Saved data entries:
::::::::::

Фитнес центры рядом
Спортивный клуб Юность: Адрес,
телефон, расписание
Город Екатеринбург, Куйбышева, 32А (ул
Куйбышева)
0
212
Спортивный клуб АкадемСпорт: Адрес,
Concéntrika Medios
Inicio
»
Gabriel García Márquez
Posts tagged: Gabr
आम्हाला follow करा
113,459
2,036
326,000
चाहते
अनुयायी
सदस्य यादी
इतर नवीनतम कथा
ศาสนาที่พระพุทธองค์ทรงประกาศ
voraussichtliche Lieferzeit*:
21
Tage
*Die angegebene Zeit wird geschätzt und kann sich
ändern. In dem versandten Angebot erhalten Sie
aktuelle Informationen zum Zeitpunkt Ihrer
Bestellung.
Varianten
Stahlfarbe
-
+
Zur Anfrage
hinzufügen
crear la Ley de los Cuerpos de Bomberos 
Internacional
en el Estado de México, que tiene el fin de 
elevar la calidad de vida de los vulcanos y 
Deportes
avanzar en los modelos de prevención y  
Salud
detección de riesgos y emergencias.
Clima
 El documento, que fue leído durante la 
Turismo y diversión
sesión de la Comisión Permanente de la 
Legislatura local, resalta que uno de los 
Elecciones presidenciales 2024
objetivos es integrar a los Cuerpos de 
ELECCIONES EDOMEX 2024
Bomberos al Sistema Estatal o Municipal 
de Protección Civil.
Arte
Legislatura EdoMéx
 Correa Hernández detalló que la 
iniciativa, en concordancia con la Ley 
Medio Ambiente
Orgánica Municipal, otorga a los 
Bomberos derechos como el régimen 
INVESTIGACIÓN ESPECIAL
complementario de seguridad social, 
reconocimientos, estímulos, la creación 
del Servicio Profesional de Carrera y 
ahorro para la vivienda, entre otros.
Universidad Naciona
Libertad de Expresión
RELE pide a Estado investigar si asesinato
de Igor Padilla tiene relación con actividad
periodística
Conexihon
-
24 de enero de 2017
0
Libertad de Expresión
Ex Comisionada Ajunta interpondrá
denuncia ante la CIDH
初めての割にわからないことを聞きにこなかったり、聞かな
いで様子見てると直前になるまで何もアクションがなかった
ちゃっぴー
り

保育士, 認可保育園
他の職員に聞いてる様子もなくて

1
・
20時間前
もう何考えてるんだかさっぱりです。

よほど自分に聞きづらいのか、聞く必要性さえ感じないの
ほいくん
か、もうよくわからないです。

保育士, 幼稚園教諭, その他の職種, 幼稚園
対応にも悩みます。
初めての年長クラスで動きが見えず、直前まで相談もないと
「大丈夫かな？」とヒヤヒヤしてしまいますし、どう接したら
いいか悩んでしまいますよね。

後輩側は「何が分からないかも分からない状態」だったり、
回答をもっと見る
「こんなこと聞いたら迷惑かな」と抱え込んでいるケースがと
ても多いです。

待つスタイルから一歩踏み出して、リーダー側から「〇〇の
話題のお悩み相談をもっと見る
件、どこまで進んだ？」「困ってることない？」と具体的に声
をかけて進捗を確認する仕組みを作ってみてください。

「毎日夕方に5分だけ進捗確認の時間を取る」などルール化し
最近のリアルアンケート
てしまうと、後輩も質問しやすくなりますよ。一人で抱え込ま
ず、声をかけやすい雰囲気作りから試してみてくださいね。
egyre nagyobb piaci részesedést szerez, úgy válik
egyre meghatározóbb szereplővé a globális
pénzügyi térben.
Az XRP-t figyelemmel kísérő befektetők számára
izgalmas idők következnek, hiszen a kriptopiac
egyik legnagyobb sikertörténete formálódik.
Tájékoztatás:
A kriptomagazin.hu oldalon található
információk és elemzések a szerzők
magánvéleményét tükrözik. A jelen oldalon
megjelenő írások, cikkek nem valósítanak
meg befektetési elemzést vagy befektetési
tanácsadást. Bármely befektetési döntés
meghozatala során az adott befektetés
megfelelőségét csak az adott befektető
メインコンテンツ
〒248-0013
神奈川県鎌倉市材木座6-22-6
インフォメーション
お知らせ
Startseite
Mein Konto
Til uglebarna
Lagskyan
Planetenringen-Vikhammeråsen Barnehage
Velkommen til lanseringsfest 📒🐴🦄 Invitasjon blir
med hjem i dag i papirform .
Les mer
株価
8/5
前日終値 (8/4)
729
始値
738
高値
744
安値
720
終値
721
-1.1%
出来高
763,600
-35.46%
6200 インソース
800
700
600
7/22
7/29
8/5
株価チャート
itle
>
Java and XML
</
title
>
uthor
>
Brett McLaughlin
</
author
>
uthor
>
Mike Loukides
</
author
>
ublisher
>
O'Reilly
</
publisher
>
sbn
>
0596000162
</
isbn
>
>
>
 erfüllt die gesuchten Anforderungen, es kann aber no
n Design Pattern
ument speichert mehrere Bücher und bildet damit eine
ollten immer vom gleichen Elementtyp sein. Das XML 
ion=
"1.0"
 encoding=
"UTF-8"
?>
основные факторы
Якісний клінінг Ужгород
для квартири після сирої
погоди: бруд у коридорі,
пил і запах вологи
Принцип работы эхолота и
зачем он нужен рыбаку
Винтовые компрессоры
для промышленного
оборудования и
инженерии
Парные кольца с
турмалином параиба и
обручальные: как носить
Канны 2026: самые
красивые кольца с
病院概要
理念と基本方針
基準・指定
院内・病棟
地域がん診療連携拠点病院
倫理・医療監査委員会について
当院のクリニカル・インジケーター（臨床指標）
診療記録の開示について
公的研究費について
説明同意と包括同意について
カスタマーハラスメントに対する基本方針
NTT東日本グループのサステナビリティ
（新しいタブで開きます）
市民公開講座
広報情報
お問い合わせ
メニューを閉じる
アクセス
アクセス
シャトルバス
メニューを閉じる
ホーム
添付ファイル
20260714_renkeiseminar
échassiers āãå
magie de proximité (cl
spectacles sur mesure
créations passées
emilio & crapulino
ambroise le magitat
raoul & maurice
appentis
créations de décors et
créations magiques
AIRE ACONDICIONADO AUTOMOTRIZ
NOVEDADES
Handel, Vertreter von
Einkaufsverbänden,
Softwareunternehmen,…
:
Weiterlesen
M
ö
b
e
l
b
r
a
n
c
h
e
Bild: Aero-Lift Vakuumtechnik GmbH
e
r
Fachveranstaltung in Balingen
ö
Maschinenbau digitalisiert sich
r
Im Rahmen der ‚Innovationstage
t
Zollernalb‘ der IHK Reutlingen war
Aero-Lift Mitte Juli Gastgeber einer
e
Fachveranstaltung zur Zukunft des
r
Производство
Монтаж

::::::::::

DIRECTIVE:
From the records above, show each line that contains the word "Legislatura".

RESULT FOR THIS EXERCISE:
Legislatura local, resalta que uno de los 
Legislatura EdoMéx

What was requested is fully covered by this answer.